I have written a small script which will "roll" a number of Javascript files into one (appending the all contents into another file), such that it can be packed to reduce HTTP requests and overall bandwidth usage.
Typically for my PHP applications, I have one "includes.php" file which is included on each page, and that then includes all the classes and other libraries which I need. (I know this isn't probably the best practise, but it works - the __autoload feature of PHP5 is making this better in any case).
Should I apply the same "rolling" technique on my PHP files?
I know of that saying about premature optimisation being evil, but let's take this question as theoretical, ok?
There is a problem with Apache/PHP on Windows which causes the application to be extremely slow when loading or even touching too many files (page which loads approx. 50-100 files may spend few seconds only with file business).
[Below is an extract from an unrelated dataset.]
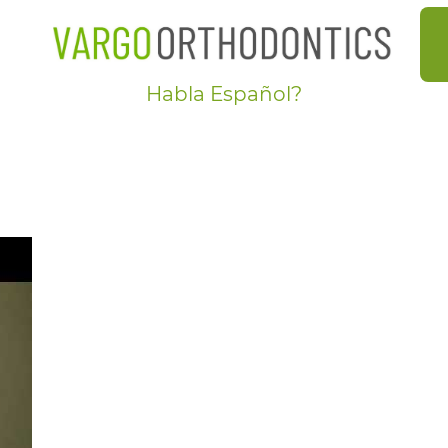
Habla Español?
This problem appears both with including/requiring and working with files (fopen, file_get_contents etc).
So if you (or more likely anybody else, due to the age of this post) will ever run your app on apache/windows, reducing the number of loaded files is absolutely necessary for you. Combine more PHP classes into one file (an automated script for it would be useful, I haven't found one yet) or be careful to not touch any unneeded file in your app.
That would depend somewhat on whether it was more work to parse several small files or to parse one big one. If you require files on an as-needed basis (not saying you necessarily should do things that way ) then presumably for some execution paths there would be considerably less compilation required than if all your code was rolled into one big PHP file that the parser had to encode the entirety of whether it was needed or not.
In keeping with the question, this is thinking aloud more than expertise on the internals of the PHP runtime, - it doesn't sound as though there is any real world benefit to getting too involved with this at all. If you run into a serious slowdown in your PHP I would be very surprised if the use of require_once turned out to be the bottleneck.
As you've said: "premature optimisation ...". Then again, if you're worried about performance, use an opcode cache like APC, which makes this problem almost disappear.
This isn't an answer to your direct question, just about your "js packing".
If you leave your javascript files alone and allow them to be included individually in the HTML source, the browser will cache those files. Then on subsequent requests when the browser requests the same javascript file, your server will return a 304 not modified header and the browser will use the cached version. However if your "packing" the javascript files together on every request, the browser will re-download the file on every page load.